There was a decrease in both physical activity and food intake with increasing years. Based on total energy expenditure and controlling for age, gender and socio-economic status, the average energy requirement for near-old (>or= 60 to < 65 y) males was 2074 kcal/d, with lower requirements, 1919 and 1699 kcal/d for the young-old (>or= 65 to < 75 y) and the old-old (>or= 75 y), respectively. Among females, the average energy requirements for the 3 age categories were 1712, 1662, and 1398 kcal/d, respectively. Actual energy intakes, however, were only approximately 65% adequate for all subjects as compared to energy expenditure. Protein, fat, and micronutrients (vitamins A and C, thiamin, riboflavin, iron and calcium) intakes were only approximately 24-51% of the recommended daily intake. Among this population, there was a weight decrease of 100 g (p = 0.012) and a BMI decrease of 0.04 kg/m2 (p = 0.003) for every 1% decrease in total caloric intake as percentage of the total energy expenditure requirements.
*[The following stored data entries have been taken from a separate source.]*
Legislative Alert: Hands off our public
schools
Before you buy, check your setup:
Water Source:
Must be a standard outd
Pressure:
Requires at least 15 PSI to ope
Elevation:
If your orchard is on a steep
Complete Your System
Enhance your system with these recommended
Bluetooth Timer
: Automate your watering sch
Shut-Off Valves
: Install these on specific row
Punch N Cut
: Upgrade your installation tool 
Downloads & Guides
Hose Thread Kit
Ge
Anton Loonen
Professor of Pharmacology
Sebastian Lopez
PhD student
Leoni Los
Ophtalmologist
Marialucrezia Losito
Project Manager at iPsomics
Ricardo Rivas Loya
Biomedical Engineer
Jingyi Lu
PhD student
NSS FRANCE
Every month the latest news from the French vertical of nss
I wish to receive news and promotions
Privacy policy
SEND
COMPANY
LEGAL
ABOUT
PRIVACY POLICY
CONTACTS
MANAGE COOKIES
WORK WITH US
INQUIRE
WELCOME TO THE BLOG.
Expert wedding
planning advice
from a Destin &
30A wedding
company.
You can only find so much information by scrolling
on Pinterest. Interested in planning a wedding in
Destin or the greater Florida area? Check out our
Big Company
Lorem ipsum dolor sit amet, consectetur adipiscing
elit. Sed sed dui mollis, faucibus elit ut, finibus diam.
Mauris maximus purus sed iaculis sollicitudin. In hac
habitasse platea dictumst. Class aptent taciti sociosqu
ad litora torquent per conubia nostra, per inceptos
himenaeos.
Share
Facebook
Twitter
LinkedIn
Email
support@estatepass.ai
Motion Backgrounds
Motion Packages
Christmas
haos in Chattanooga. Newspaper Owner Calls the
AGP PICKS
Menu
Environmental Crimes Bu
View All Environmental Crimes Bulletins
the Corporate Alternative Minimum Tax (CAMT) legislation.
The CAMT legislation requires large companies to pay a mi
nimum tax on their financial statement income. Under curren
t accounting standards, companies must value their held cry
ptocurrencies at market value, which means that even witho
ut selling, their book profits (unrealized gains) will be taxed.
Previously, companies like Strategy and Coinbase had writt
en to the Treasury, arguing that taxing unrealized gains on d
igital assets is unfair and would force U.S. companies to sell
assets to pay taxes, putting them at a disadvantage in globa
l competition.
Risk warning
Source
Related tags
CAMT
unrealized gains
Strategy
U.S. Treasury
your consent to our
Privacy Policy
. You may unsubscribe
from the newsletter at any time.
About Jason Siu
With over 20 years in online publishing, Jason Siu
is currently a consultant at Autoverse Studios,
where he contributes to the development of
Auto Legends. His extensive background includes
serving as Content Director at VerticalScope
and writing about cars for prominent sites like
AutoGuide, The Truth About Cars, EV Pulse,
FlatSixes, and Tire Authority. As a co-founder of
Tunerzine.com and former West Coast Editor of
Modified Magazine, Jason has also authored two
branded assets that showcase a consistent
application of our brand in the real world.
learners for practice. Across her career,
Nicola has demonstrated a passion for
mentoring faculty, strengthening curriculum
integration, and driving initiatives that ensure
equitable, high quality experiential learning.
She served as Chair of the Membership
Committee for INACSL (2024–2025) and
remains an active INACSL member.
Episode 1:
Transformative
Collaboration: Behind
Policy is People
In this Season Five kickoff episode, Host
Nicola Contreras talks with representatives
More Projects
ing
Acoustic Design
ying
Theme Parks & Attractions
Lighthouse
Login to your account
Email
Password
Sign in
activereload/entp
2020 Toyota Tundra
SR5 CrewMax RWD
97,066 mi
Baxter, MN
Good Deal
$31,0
These community living elderly suffer from lack of both macronutrient intake as compared with energy requirements, and micronutrient intake as compared with the standard dietary recommendations. Their energy intakes are ~65% of the amounts required based on their total energy expenditure. Though their intakes decrease with increasing age, so do their energy expenditure, making their relative insufficiency of food intake stable with age.